There are many humorous stories regarding the distribution of dairy cows project. One factor is that there was no proper supervision regarding the farms where dairy cows were kept after being imported at a huge cost. It was proved at the time when a group of auditors from the Department of the Auditor General paid a visit to carry out an audit of the farms in October 18, 2017. When the auditors went to a place where 20 cows were said to be housed as mentioned in the list, there was no farm in that address. That was the place where Gannoruwa Veterinary Research Institute was established.
Many dairy cows had contracted the disease called ‘mastitis’ when they were handed over to the farms. Due to the lapse of failing to take suitable steps to deal with the condition of these animals, when imported to the country, this disease had spread among the other animals. Even though the Government claimed that 15 litres of milk could be obtained per day from a cow, the cows didn’t even produce even a drop of milk. The reason was that their condition was unhealthy. The nipples of a large number of cows given to the farms were dead or inactive.

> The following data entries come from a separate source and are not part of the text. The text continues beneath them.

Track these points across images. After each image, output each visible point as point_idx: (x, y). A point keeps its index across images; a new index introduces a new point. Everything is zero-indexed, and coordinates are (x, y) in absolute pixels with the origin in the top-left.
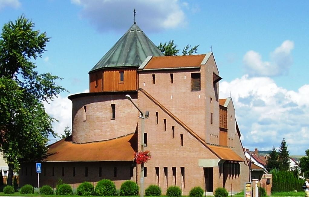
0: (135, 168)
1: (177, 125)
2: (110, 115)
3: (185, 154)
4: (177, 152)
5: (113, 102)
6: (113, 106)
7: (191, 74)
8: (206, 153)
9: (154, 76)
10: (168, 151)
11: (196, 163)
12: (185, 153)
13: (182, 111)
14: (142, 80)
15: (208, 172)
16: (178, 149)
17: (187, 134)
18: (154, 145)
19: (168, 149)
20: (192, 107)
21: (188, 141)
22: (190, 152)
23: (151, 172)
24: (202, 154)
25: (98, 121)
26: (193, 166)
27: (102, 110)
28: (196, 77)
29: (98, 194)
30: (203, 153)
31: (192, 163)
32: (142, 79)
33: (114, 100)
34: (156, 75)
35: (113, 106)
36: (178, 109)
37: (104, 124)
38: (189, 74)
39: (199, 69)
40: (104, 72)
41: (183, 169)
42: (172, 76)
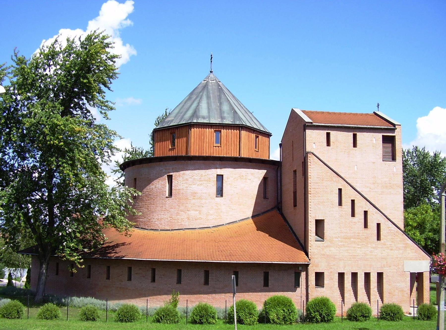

These cows are said to have been imported during pregnancy, but they were not pregnant and their fetuses had died due to diarrhea.
Successful experienced farmers became indebted; owing millions in rupees to others. Several dairy farmers were so much in debt that they had to see their houses being foreclosed.
The Government did not learn a lesson from it. The ministry set their foot forward and imported 3024 cows during the third stage. The problem grew out of proportion as a result.